#### EXTRACT PROVIDED:
* * * * *

Words Pause and Leave an Idea

Flavia Frigeri

 

“Words Pause and Leave an Idea” reads the first in a series of Redactions drafted by the artist Pippa Young. As a redactor of words, images and feelings, Young takes charge of the novel Jane Eyre (1847) and meticulously obliterates the official narrative from select pages. All we are left with are spurious terms set against a red monochromatic background. Markers of a bygone narrative, the surviving words evoke new interpretations. A white line connects them and the reader is invited to locate meaning in this repurposed form. The radicality of Charlotte Brönte’s first-person narrative dissolves, as Young invites us to take “a line for a walk” – a concept which I am borrowing from Paul Klee’s legendary Pedagogical Sketchbook(1925). Offering formal advice, as much as a pedagogical guidance, Klee’s Sketchbook empowers the ‘line,’ setting it free to roam the graphic landscape. He describes it as: “An active line on a walk, moving freely, without a goal.”[1] Young’s white line is also charged with a similar freedom of intention, but unlike Klee’s it does not move without a goal; it is there to direct our reading of Brönte’s redacted text. Line and language are complementary here, channelling the unaccustomed readership.

* * * * *

#### PROMPT 1:
In the listing, switch "Sesalne" to "Vakuumske" between the lines holding "Ročaj cevi DISAN" and "Dodaj v košarico", inclusive, and give back only those lines with nothing else changed.
#### PROMPT 2:
Can you continue the piece on Pippa Young's Redactions from where it stops?
The piece on Pippa Young's Redactions and the listing come from unrelated sources.

Stored data entries
* * * * *

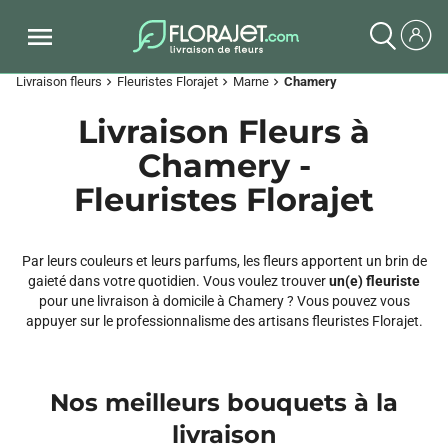
Livraison fleurs
Fleuristes Florajet
Marne
Chamery
chevron_right
chevron_right
chevron_right
Livraison Fleurs à
Chamery -
Fleuristes Florajet
Par leurs couleurs et leurs parfums, les fleurs apportent un brin de
gaieté dans votre quotidien. Vous voulez trouver
un(e) fleuriste
pour une livraison à domicile à Chamery ? Vous pouvez vous
appuyer sur le professionnalisme des artisans fleuristes Florajet.
Nos meilleurs bouquets à la
livraison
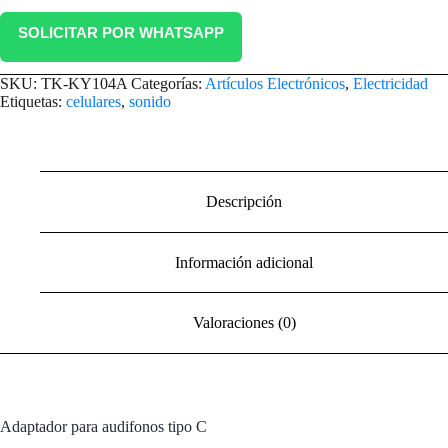
SOLICITAR POR WHATSAPP
SKU:
TK-KY104A
Categorías:
Artículos Electrónicos
,
Electricidad
Etiquetas:
celulares
,
sonido
Descripción
Información adicional
Valoraciones (0)
Adaptador para audifonos tipo C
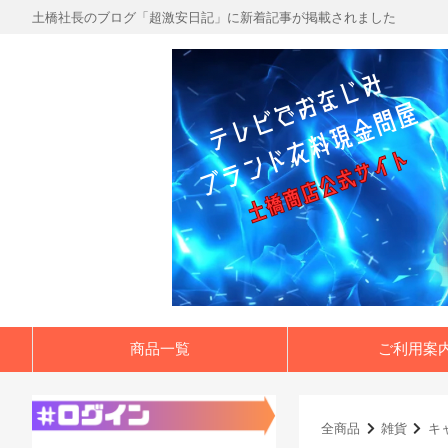
土橋社長のブログ「超激安日記」に新着記事が掲載されました
商品一覧
ご利用案
全商品
雑貨
キ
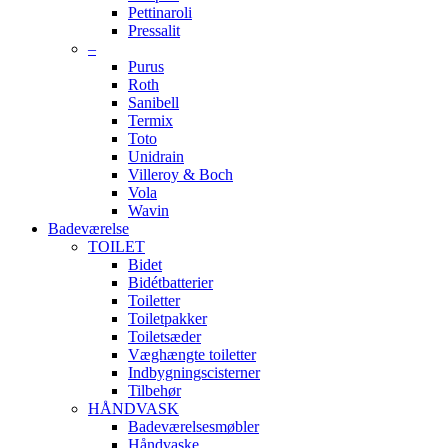
Pettinaroli
Pressalit
–
Purus
Roth
Sanibell
Termix
Toto
Unidrain
Villeroy & Boch
Vola
Wavin
Badeværelse
TOILET
Bidet
Bidétbatterier
Toiletter
Toiletpakker
Toiletsæder
Væghængte toiletter
Indbygningscisterner
Tilbehør
HÅNDVASK
Badeværelsesmøbler
Håndvaske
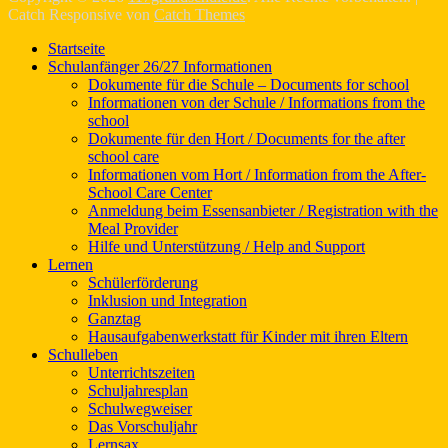
Catch Responsive von
Catch Themes
Nach
Startseite
oben
Schulanfänger 26/27 Informationen
scrollen
Dokumente für die Schule – Documents for school
Informationen von der Schule / Informations from the
school
Dokumente für den Hort / Documents for the after
school care
Informationen vom Hort / Information from the After-
School Care Center
Anmeldung beim Essensanbieter / Registration with the
Meal Provider
Hilfe und Unterstützung / Help and Support
Lernen
Schülerförderung
Inklusion und Integration
Ganztag
Hausaufgabenwerkstatt für Kinder mit ihren Eltern
Schulleben
Unterrichtszeiten
Schuljahresplan
Schulwegweiser
Das Vorschuljahr
Lernsax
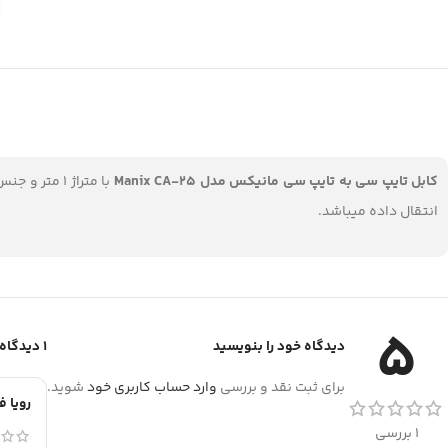
کابل تایپ سی به تایپ سی مانیکس مدل Manix CA-25
با متراژ 1 متر و جنس کابل سیلیکن. کابل دو سر تایپ سی مانیکس مدل
انتقال داده میباشد.
5
دیدگاه خود را بنویسید
1 دیدگاه برای
برای ثبت نقد و بررسی
وارد حساب کاربری خود
شوید.
رویا 
1 بررسی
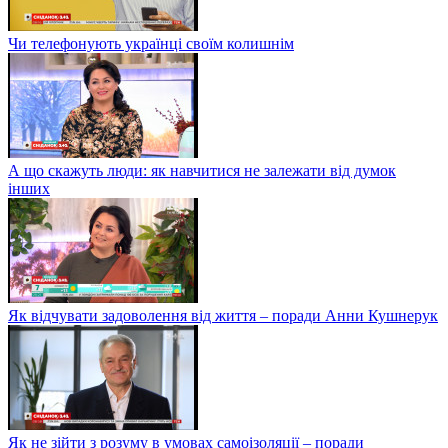
Чи телефонують українці своїм колишнім
А що скажуть люди: як навчитися не залежати від думок
інших
Як відчувати задоволення від життя – поради Анни Кушнерук
Як не зійти з розуму в умовах самоізоляції – поради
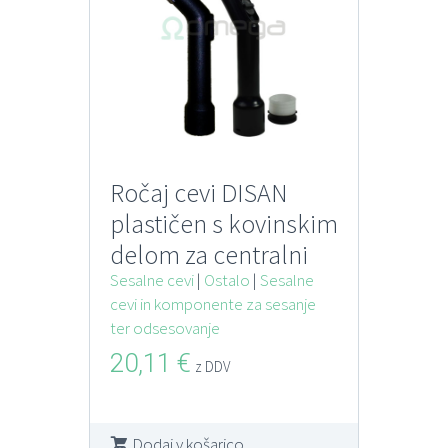
Ročaj cevi DISAN
plastičen s kovinskim
delom za centralni
sesalni sistem D32
Sesalne cevi
|
Ostalo
|
Sesalne
cevi in komponente za sesanje
ter odsesovanje
20,11
€
z DDV
Dodaj v košarico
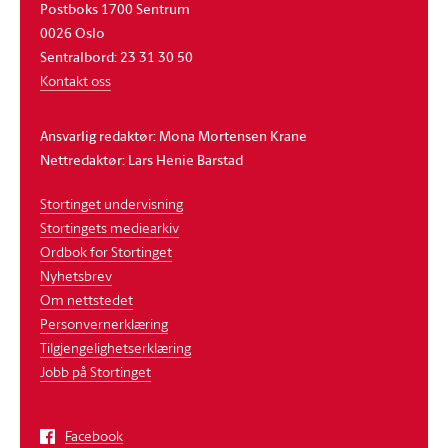
Postboks 1700 Sentrum
0026 Oslo
Sentralbord: 23 31 30 50
Kontakt oss
Ansvarlig redaktør: Mona Mortensen Krane
Nettredaktør: Lars Henie Barstad
Stortinget undervisning
Stortingets mediearkiv
Ordbok for Stortinget
Nyhetsbrev
Om nettstedet
Personvernerklæring
Tilgjengelighetserklæring
Jobb på Stortinget
Facebook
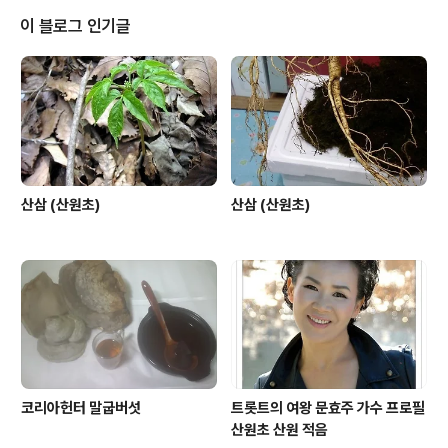
삼포의 삼씨는 1년 이다. 국어사전 인용 개갑갑각류의 몸
이 블로그 인기글
표면을 덮고 있는 외골격, 쇠 미늘을 붙여 만든 갑옷 3.심마
니들이 말하는 삼행심이란 입장 한개를 1행, 입장두개를 2
행, 입장 3개를 3행,이라고 한다 삼잎을 이렇게 네가지의
이름으로 부르기도 한다. 4.기본적으로 인삼포의 삼이 싹
을 발아 하면 3행심..
산삼 (산원초)
산삼 (산원초)
코리아헌터 말굽버섯
트롯트의 여왕 문효주 가수 프로필
산원초 산원 적음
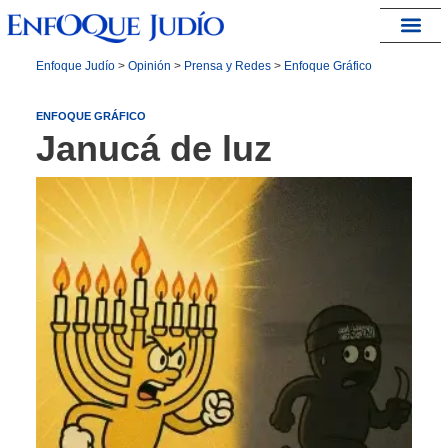
España – Israel
Enfoque Judío
>
Opinión
>
Prensa y Redes
>
Enfoque Gráfico
ENFOQUE GRÁFICO
Janucá de luz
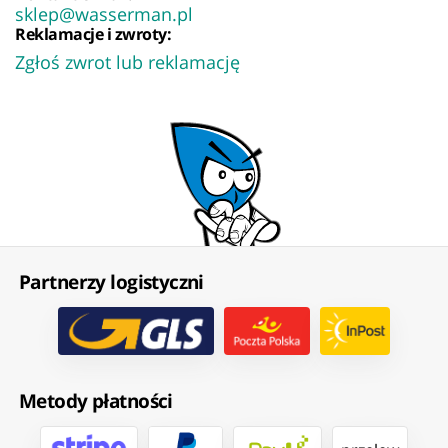
sklep@wasserman.pl
Reklamacje i zwroty:
Zgłoś zwrot lub reklamację
Partnerzy logistyczni
Metody płatności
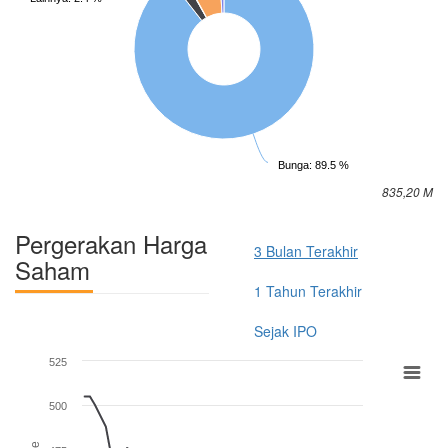
Bunga: 89.5 %
835,20 M
Pergerakan Harga
3 Bulan Terakhir
Saham
1 Tahun Terakhir
Sejak IPO
525
500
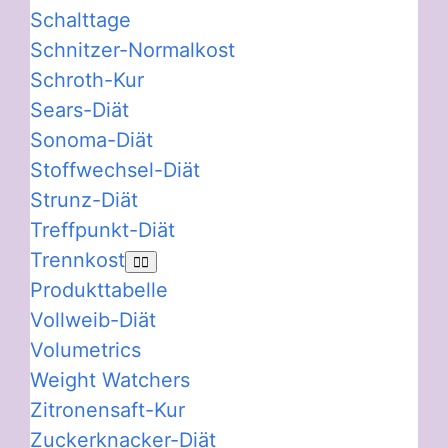
Schalttage
Schnitzer-Normalkost
Schroth-Kur
Sears-Diät
Sonoma-Diät
Stoffwechsel-Diät
Strunz-Diät
Treffpunkt-Diät
Trennkost
Produkttabelle
Vollweib-Diät
Volumetrics
Weight Watchers
Zitronensaft-Kur
Zuckerknacker-Diät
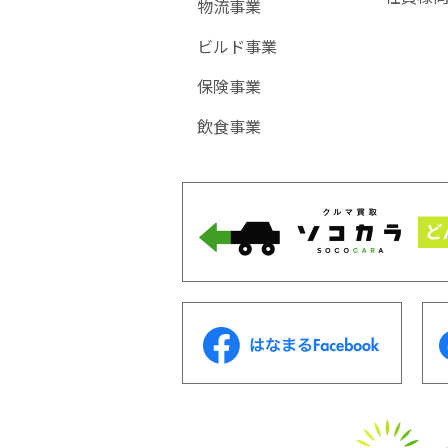
物流事業
ビルド事業
保険事業
飲食事業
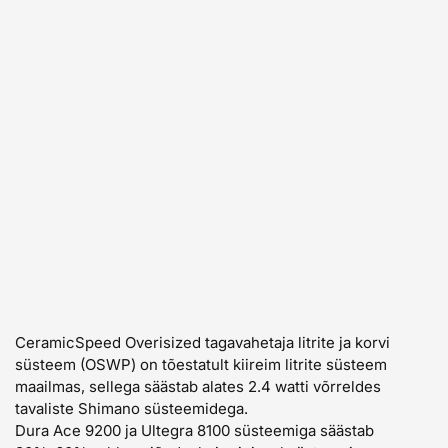
CeramicSpeed Overisized tagavahetaja litrite ja korvi
süsteem (OSWP) on tõestatult kiireim litrite süsteem
maailmas, sellega säästab alates 2.4 watti võrreldes
tavaliste Shimano süsteemidega.
Dura Ace 9200 ja Ultegra 8100 süsteemiga säästab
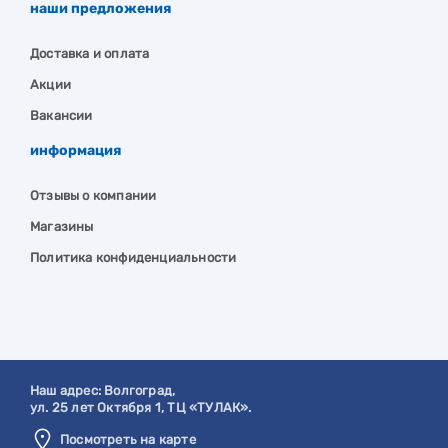
наши предложения
Доставка и оплата
Акции
Вакансии
информация
Отзывы о компании
Магазины
Политика конфиденциальности
Наш адрес:
Волгоград
,
ул. 25 лет Октября 1, ТЦ «ТУЛАК».
Посмотреть на карте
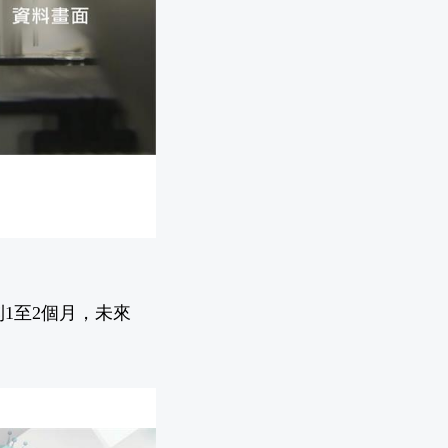
1至2個月，未來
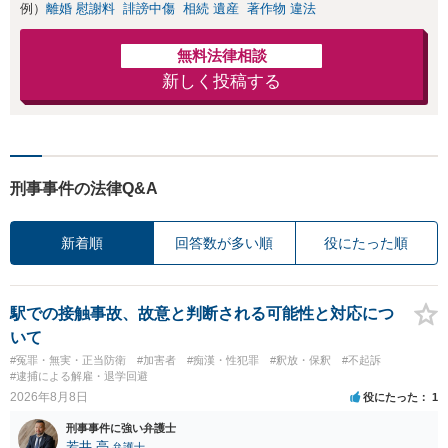
例）
離婚 慰謝料
誹謗中傷
相続 遺産
著作物 違法
無料法律相談
新しく投稿する
刑事事件の法律Q&A
新着順
回答数が多い順
役にたった順
駅での接触事故、故意と判断される可能性と対応につ
いて
#冤罪・無実・正当防衛
#加害者
#痴漢・性犯罪
#釈放・保釈
#不起訴
#逮捕による解雇・退学回避
2026年8月8日
役にたった
1
刑事事件に強い弁護士
若井 亮
弁護士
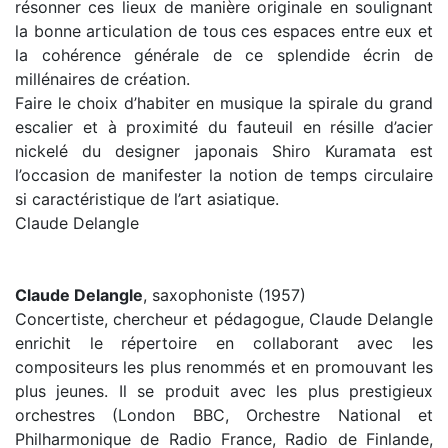
résonner ces lieux de manière originale en soulignant
la bonne articulation de tous ces espaces entre eux et
la cohérence générale de ce splendide écrin de
millénaires de création.
Faire le choix d’habiter en musique la spirale du grand
escalier et à proximité du fauteuil en résille d’acier
nickelé du designer japonais Shiro Kuramata est
l’occasion de manifester la notion de temps circulaire
si caractéristique de l’art asiatique.
Claude Delangle
Claude Delangle
, saxophoniste (1957)
Concertiste, chercheur et pédagogue, Claude Delangle
enrichit le répertoire en collaborant avec les
compositeurs les plus renommés et en promouvant les
plus jeunes. Il se produit avec les plus prestigieux
orchestres (London BBC, Orchestre National et
Philharmonique de Radio France, Radio de Finlande,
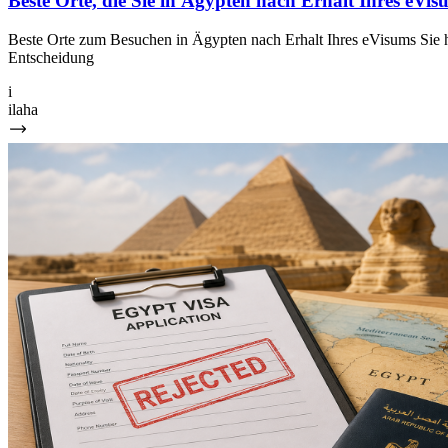
Beste Orte, die Sie in Ägypten nach Erhalt Ihres eV
Beste Orte zum Besuchen in Ägypten nach Erhalt Ihres eVisums Sie h
Entscheidung
i
ilaha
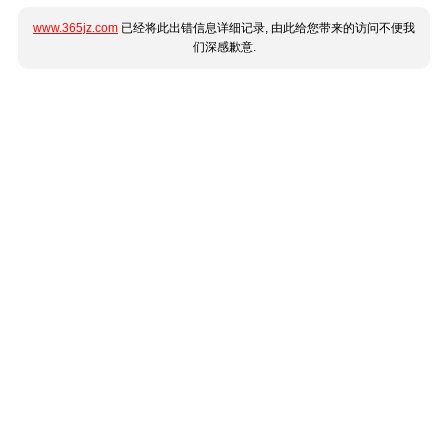
www.365jz.com
已经将此出错信息详细记录, 由此给您带来的访问不便我
们深感歉意.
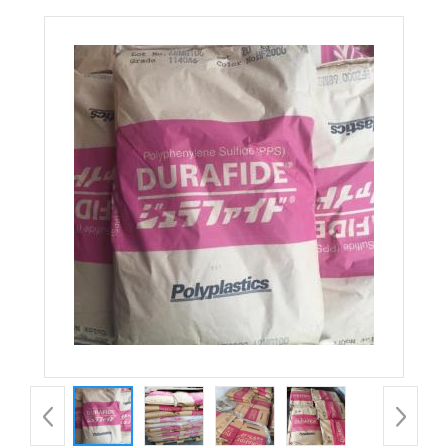
HD9000耐磨 导电 日本进口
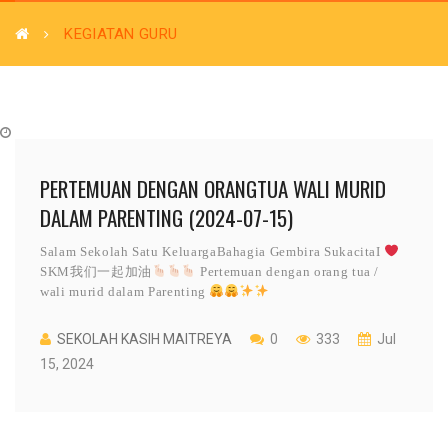
KEGIATAN GURU
PERTEMUAN DENGAN ORANGTUA WALI MURID
DALAM PARENTING (2024-07-15)
Salam Sekolah Satu KeluargaBahagia Gembira SukacitaI
SKM我们一起加油
Pertemuan dengan orang tua /
wali murid dalam Parenting
SEKOLAH KASIH MAITREYA
0
333
Jul
15, 2024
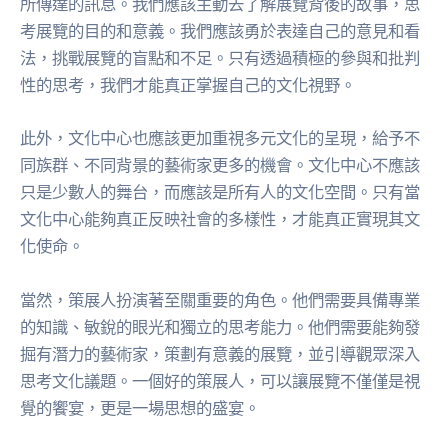
所傳達的訊息。我們應該主動去了解展覽背後的故事，思
考展覽的目的和意義。我們應該勇於表達自己的意見和看
法，挑戰展覽的盲點和不足。只有透過積極的參與和批判
性的思考，我們才能真正掌握自己的文化視野。
此外，文化中心也應該更加重視多元文化的呈現，給予不
同族群、不同背景的藝術家更多的機會。文化中心不應該
只是少數人的舞台，而應該是所有人的文化空間。只有當
文化中心能夠真正反映社會的多樣性，才能真正實現其文
化使命。
當然，策展人扮演著至關重要的角色。他們需要具備專業
的知識、敏銳的眼光和獨立的思考能力。他們需要能夠發
掘有潛力的藝術家，策劃有意義的展覽，並引導觀眾深入
思考文化議題。一個好的策展人，可以讓展覽不僅僅是視
覺的饗宴，更是一場思想的盛宴。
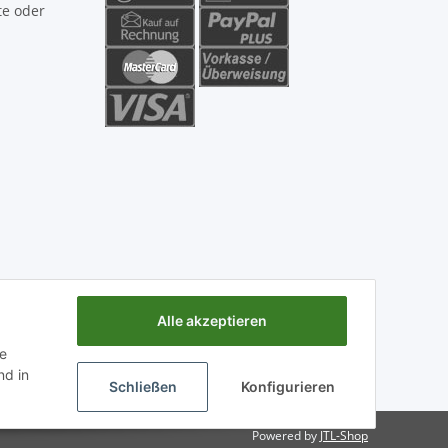
te oder
Alle akzeptieren
ie
d in
Schließen
Konfigurieren
Powered by
JTL-Shop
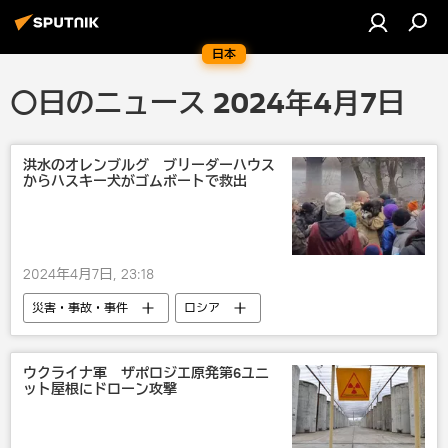
日本
〇日のニュース 2024年4月7日
洪水のオレンブルグ ブリーダーハウス
からハスキー犬がゴムボートで救出
2024年4月7日, 23:18
災害・事故・事件
ロシア
ウクライナ軍 ザポロジエ原発第6ユニ
ット屋根にドローン攻撃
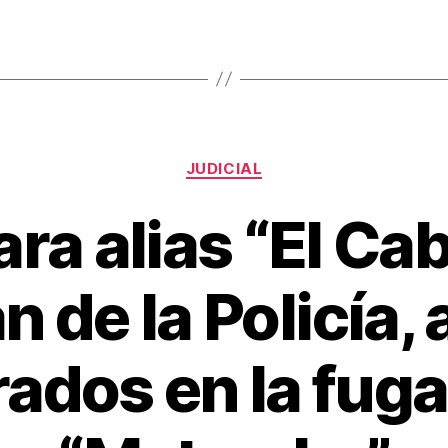
Categorías
JUDICIAL
ra alias “El Cab
n de la Policía, 
ados en la fuga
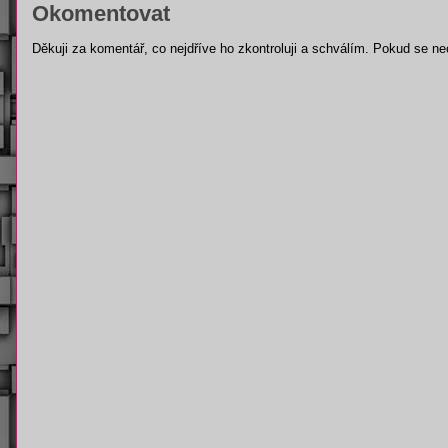
Okomentovat
Děkuji za komentář, co nejdříve ho zkontroluji a schválím. Pokud se ne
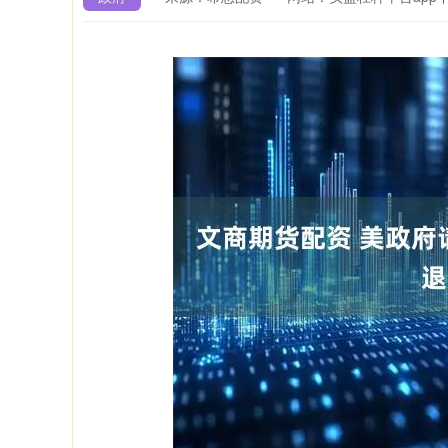
上证指数
3940.04
4.40
2.13%
39.68
1.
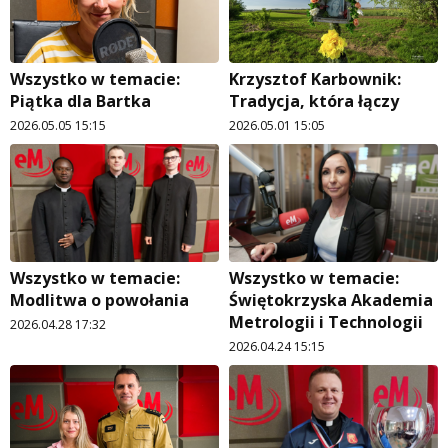
Wszystko w temacie:
Krzysztof Karbownik:
Piątka dla Bartka
Tradycja, która łączy
2026.05.05 15:15
2026.05.01 15:05
Wszystko w temacie:
Wszystko w temacie:
Modlitwa o powołania
Świętokrzyska Akademia
Metrologii i Technologii
2026.04.28 17:32
2026.04.24 15:15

* * * * *

#### OUTPUT 1:
Ročaj cevi DISAN
plastičen s kovinskim
delom za centralni
sesalni sistem D32
Vakuumske cevi
|
Ostalo
|
Vakuumske
cevi in komponente za sesanje
ter odsesovanje
20,11
€
z DDV
Dodaj v košarico

#### OUTPUT 2:
The same structure carries over into the other Redactions, which are also redolent with existential riddles. “We remain destined to live” reads Redaction 2. While Redaction 3 and 4, are respectively concerned with: “whisper not you gather on the edge of consent” and “What is the nature of reality.” Redaction 5, predicates instead: “A strange life would be certain where doubt is removed.” Meaning remains elusive throughout. Nowhere, do we get a clear sense of what the truth is and that is precisely the point. The various Redactions, conceal the original meaning, only to reveal a new array of possible ones.  

 

Redaction, as a practice, implies the removal of words or information from an existing text. To redact is to edit and revise a work. It can lead to betterment, but it can also keep out of sight key pieces of information, turning it into a powerful instrument of control. Young is aware of the highly charged nature of redaction, which she exposes explicitly in the works described above and invokes implicitly in her pictorial practice more broadly. Her paintings are, in fact, rooted in collage. As such, they are constructed out of altered and decontextualized imagery, which have been redacted by the artist herself. For Young, collage is a metaphor for contemporary life.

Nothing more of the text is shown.